Notwithstanding the absence of complainants from the meeting, a quorum was validly constituted. x x x.
xxxx

Based on its articles of incorporation, Nephro has five directors two of the positions were occupied by
complainants and the remaining three are held by respondents. This being the case, the presence of all three
respondents in the Special Meeting of the Board on February 2, 1998 established a quorum for the conduct of
business. The unanimous resolutions carried by the Board during such meeting are therefore valid and binding
against complainants.
It bears emphasis that Raniel was given sufficient opportunity to be heard. Jochico's letters of January 26, 1998
and January 27, 1998, albeit adversarial, recognized her right to explain herself and gave her the chance to do
so.
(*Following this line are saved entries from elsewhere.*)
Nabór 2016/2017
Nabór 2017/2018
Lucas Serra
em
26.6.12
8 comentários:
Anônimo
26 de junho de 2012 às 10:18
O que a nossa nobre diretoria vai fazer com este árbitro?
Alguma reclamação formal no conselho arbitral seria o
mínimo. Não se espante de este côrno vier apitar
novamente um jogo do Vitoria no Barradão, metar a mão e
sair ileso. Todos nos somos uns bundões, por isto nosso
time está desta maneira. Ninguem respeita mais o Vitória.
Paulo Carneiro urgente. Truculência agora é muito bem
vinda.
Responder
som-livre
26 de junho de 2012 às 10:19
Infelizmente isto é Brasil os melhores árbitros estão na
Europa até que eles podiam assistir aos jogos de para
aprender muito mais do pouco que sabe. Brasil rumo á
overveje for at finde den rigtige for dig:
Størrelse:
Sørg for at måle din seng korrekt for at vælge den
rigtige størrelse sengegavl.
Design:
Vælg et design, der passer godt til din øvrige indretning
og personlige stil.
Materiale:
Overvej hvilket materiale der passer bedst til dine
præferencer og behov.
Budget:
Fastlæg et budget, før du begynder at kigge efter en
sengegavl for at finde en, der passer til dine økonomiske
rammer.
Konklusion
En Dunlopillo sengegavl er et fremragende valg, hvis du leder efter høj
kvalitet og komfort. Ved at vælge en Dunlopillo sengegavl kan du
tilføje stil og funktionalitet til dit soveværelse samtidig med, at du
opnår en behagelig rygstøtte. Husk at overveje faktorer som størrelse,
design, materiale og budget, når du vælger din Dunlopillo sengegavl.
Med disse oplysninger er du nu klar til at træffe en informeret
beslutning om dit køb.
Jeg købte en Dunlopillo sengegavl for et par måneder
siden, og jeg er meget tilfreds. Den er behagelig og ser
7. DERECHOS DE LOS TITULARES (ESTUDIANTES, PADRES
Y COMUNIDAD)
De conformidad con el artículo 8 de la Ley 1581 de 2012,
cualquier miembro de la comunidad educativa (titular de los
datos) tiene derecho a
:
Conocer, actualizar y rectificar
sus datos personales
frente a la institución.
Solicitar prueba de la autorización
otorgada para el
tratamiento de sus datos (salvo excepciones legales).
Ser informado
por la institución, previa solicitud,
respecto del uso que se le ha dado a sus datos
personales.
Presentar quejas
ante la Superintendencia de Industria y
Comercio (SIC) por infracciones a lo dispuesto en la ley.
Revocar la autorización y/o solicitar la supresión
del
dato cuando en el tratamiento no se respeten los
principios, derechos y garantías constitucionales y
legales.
In fact, Raniel did respond to Jochico's letter on January 28, 1998 and took the occasion to voice her
opinions about Jochico's alleged practice of using others for your own benefit, without cost. (Exh. 14).
Moreover, the Special Meeting of the Board could have been the appropriate venue for Raniel to air her side.
Had Raniel decided to grace the meeting with her presence, she could have explained herself before the board
and tried to convince them to allow her to keep her posts.[15]
Petitioners Raniel and Pag-ong's removal as members of Nephro's Board of Directors was likewise valid.
Only stockholders or members have the power to remove the directors or trustees elected by them, as laid down
in Section 28 of the Corporation Code,[16] which provides in part:
SEC. 28. Removal of directors or trustees. -- Any director or trustee of a corporation may be removed from
office by a vote of the stockholders holding or representing at least two-thirds (2/3) of the outstanding capital
stock, or if the corporation be a non-stock corporation, by a vote of at least two-thirds (2/3) of the members
entitled to vote: Provided, that such removal shall take place either at a regular meeting of the corporation or at
a special meeting called for the purpose, and in either case, after previous notice to stockholders or members of
the corporation of the intention to propose such removal at the meeting. A special meeting of the stockholders or
members of a corporation for the purpose of removal of directors or trustees or any of them, must be called by
the secretary on order of the president or on the written demand of the stockholders representing or holding at
least a majority of the outstanding capital stock, or if it be a non-stock corporation, on the written demand of a
majority of the members entitled to vote. x x x Notice of the time and place of such meeting, as well as of the
intention to propose such removal, must be given by publication or by written notice as prescribed in this Code.
x x x Removal may be with or without cause: Provided, That removal without cause may not be used to deprive
minority stockholders or members of the right of representation to which they may be entitled under Section 24
of this Code. (Emphasis supplied)
Petitioners do not dispute that the stockholders' meeting was held in accordance with Nephro's By-Laws. The
ownership of Nephro's outstanding capital stock is distributed as follows: Jochico - 200 shares; Steffens - 100
shares; Viriya - 100 shares; Raniel - 75 shares; and Pag-ong - 25 shares,[17] or a total of 500 shares. A twothirds vote of Nephro's outstanding capital stock would be 333.33 shares, and during the Stockholders' Special
Meeting held on February 16, 1998, 400 shares voted for petitioners' removal. Said number of votes is more
than enough to oust petitioners from their respective positions as members of the board, with or without cause.
Verily therefore, there is no cogent reason to grant the present petition.
WHEREFORE, the petition is DENIED for lack of merit.SO ORDERED.